(foto) AGUSTÍN MATIAUDA ALTENHOFFEN (Q.E.P.D.) 5-XI-2014
La muerte prematura del Bueno
Sabiduría 4, 7-17
El justo, aunque tenga un fin prematuro, gozará del reposo.
La vejez honorable no consiste en vivir mucho tiempo ni se mide por el número de años.
Porque se hizo agradable a Dios, el justo fue amado por él, y como vivía entre los pecadores, fue trasladado de este mundo.
Fue arrebatado para que la maldad no pervirtiera su inteligencia ni el engaño sedujera su alma.
Llegado a la perfección en poco tiempo, alcanzó la plenitud de una larga vida.
Su alma era agradable al Señor, por eso, él se apresuró a sacarlo de en medio de la maldad. La gente ve esto y no lo comprende; ni siquiera se les pasa por la mente.
El justo que muere condena a los impíos que viven, y una juventud que alcanza pronto la perfección reprueba la larga vejez del injusto.
María Cristina Osnaghi e hijos Mundi, Luciana, Fabiana, Eleonora, Silvana y Silvina participan con profundo dolor el fallecimiento del querido Agustín, en la ciudad de San Pablo, Brasil. Ruegan elevar una oración por el eterno descanso de su alma.

Consigna: Según el aviso fúnebre, ¿en qué ciudad falleció Agustín? Indíquelo, por favor, en una oración.

Registros proporcionados:
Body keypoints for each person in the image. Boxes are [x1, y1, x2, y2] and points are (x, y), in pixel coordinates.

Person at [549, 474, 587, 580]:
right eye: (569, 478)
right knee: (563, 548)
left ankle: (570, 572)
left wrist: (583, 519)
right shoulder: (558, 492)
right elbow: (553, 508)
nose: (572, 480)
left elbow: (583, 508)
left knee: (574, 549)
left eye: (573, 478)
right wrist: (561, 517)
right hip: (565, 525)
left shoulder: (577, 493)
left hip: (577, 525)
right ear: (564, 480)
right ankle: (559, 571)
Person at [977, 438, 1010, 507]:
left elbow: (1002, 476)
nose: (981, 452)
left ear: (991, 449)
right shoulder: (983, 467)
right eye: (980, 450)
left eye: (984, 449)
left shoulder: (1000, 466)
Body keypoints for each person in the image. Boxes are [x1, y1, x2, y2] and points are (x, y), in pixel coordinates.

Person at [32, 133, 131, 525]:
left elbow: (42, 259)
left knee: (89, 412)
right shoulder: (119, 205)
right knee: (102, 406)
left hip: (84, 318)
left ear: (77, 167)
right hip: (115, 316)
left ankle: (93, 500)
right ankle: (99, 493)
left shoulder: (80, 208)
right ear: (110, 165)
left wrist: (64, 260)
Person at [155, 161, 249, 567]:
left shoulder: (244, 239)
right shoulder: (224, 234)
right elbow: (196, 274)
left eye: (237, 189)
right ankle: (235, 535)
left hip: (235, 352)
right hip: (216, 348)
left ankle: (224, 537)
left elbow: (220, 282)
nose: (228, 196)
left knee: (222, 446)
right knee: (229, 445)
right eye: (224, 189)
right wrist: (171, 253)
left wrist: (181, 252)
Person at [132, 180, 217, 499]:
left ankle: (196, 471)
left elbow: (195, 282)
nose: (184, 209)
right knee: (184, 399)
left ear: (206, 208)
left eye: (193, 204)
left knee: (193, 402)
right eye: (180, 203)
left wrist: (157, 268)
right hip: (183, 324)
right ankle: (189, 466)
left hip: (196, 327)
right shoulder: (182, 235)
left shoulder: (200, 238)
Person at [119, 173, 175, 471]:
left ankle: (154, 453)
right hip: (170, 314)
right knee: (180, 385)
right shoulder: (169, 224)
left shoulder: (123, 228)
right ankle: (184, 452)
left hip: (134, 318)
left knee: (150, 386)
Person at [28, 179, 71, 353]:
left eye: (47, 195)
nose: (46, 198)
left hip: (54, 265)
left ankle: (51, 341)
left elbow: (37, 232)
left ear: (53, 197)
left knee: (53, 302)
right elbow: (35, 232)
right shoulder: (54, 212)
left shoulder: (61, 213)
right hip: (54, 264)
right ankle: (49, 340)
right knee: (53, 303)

Respuesta: Agustín falleció en la ciudad de San Pablo, Brasil.